Taking the first electron matrix as an example, we obtain the following charge matrix:

$$\begin{eqnarray*}C_1 &=& V - E_1\\ &=& \begin{bmatrix}5 & 0 & 0 \\ 0 & 5 & 0 \\ 0 & 0 & 6\end{bmatrix} - \begin{bmatrix}2 & 3 & 0 \\ 3 & 0 & 1 \\ 0 & 1 & 6\end{bmatrix}\\ &=& \begin{bmatrix}3 & -3 & 0 \\ -3 & 5 & -1 \\ 0 & -1 & 0\end{bmatrix}\end{eqnarray*}.$$

And look—by taking row/column totals, we find that the formal charges of the atoms are respectively 0, +1, and -1. By adding up these formal charges (or, equivalently, by adding up all the entries in the charge matrix), we find that the overall charge on the molecule is 0.

So this is the general result — why does it matter? On one view, we are just using a kind of adjacency matrix for book-keeping purposes when we would ordinarily use electron dot diagrams. But on another view, matrices are rather nice to work with in general, and (as we have already seen in one case) they produce succinct formulas like $C = V - E$ which, through a straightforward calculation, help you to produce a number of useful quantities simultaneously.

Afterword: I plan to extend these ideas more as I work on them. In particular, it's interesting to extend electron matrices (which we have used here only for molecules with exclusively covalent bonds) to the case where some bonds have more polar character. In this case, the matrix ceases to be symmetric — matrix symmetry corresponds to covalence(!).
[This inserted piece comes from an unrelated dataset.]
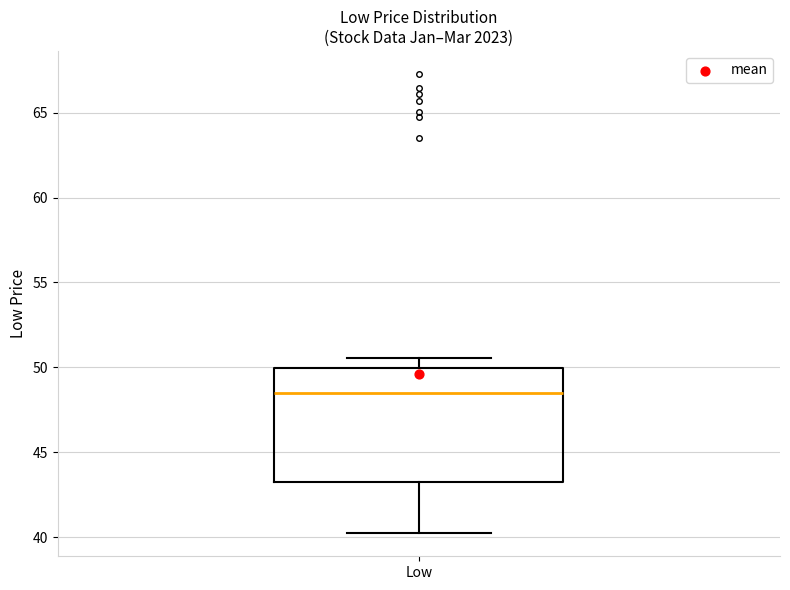

Where is the lower edge of the box for Low on the y-axis? The values are not printed on the chart, so give them approximately, as read against the axis.

43.0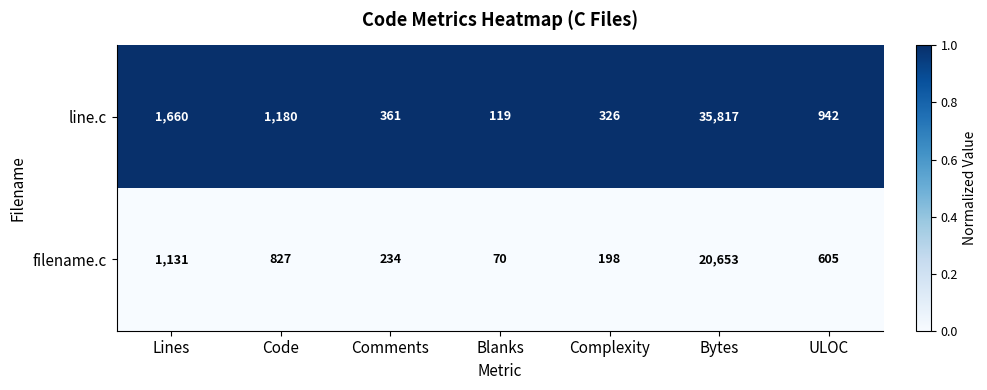

At which label is filename.c closest to 10361?

Lines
Computing formal charges with these new matrices still works — and in fact will produce more realistic values.

Second, I notice that the charge matrix looks like a discrete Laplacian operator, which suggests that it could be involved in a kind of diffusion equation (the diffusion of charge across a molecule); I wonder what the equilibrium solutions could be?

I also suspect that these matrices represent a sort of pixelated model of the actual quantum mechanics involved with the formation of bonds — I wonder how close the correspondence is?